▶ **INSTRUCTIONS TO FOLLOW**:
An exact copy of the line containing "of change | N/A |" and of every line after it, through the last line of the material, is what should be returned.

▶ **INPUT DATA**:
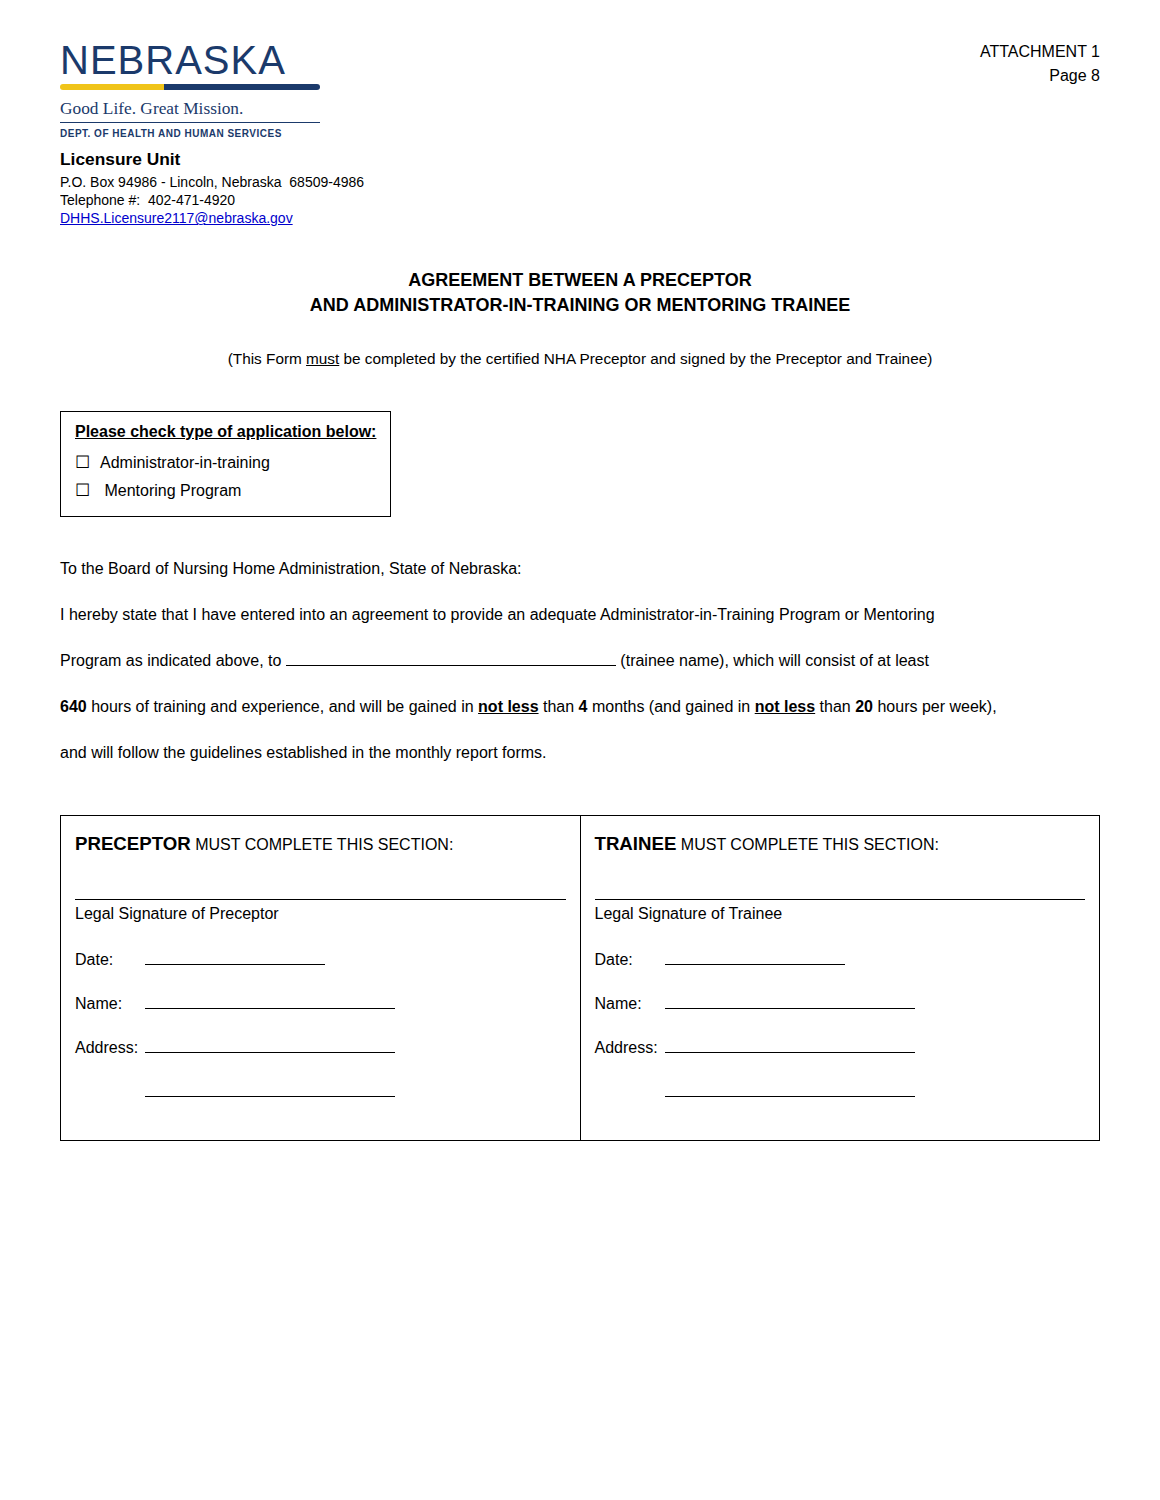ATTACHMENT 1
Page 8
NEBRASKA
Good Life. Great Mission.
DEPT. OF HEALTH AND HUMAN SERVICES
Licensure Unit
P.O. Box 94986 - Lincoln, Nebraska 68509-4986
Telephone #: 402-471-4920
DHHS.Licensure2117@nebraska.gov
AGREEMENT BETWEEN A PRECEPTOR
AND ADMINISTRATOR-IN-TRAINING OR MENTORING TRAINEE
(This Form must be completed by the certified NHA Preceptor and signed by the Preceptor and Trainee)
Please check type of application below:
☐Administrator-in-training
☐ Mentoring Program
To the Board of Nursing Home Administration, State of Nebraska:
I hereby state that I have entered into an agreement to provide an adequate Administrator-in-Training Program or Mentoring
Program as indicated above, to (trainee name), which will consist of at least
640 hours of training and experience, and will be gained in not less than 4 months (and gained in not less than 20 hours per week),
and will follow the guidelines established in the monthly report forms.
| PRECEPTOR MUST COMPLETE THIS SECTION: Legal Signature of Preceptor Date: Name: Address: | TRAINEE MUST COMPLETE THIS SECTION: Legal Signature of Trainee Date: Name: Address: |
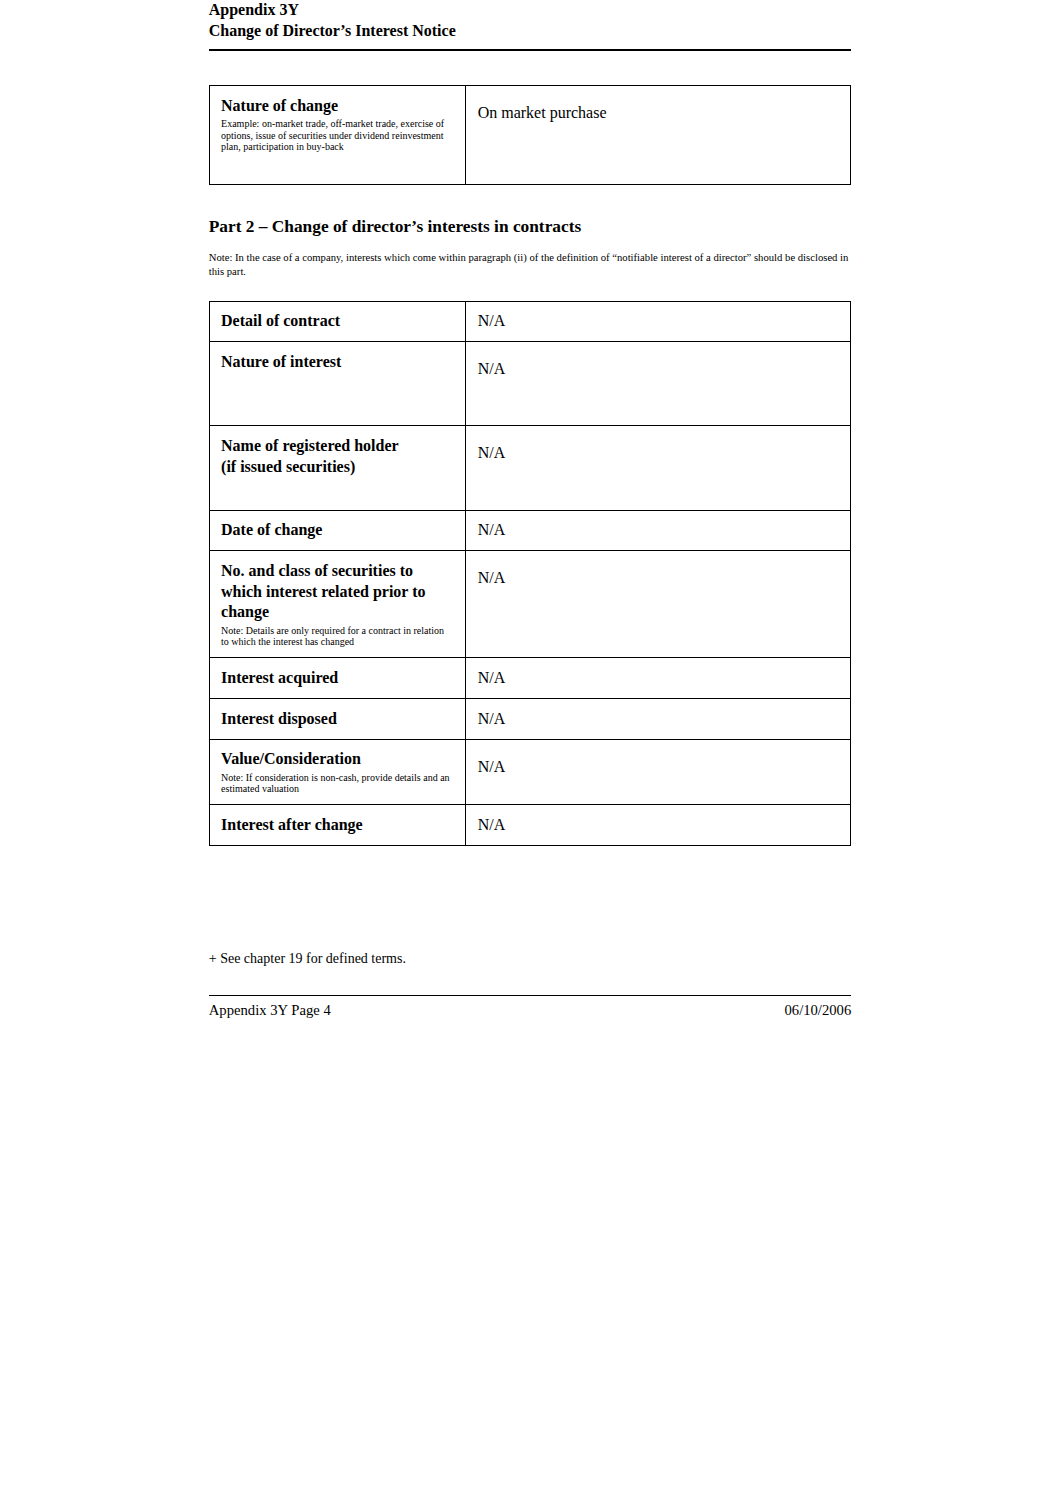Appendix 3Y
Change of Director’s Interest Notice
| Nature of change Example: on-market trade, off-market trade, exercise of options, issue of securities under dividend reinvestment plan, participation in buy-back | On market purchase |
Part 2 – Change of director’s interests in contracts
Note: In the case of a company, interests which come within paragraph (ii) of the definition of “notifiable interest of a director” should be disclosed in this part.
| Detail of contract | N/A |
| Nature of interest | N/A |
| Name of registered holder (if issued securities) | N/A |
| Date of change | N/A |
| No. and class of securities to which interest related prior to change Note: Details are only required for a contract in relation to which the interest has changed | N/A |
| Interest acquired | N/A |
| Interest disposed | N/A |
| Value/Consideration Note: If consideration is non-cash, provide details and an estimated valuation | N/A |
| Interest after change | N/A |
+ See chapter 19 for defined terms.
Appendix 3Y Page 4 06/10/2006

▶ **PROBLEM SOLUTION**:
| Date of change | N/A |
| No. and class of securities to which interest related prior to change Note: Details are only required for a contract in relation to which the interest has changed | N/A |
| Interest acquired | N/A |
| Interest disposed | N/A |
| Value/Consideration Note: If consideration is non-cash, provide details and an estimated valuation | N/A |
| Interest after change | N/A |
+ See chapter 19 for defined terms.
Appendix 3Y Page 4 06/10/2006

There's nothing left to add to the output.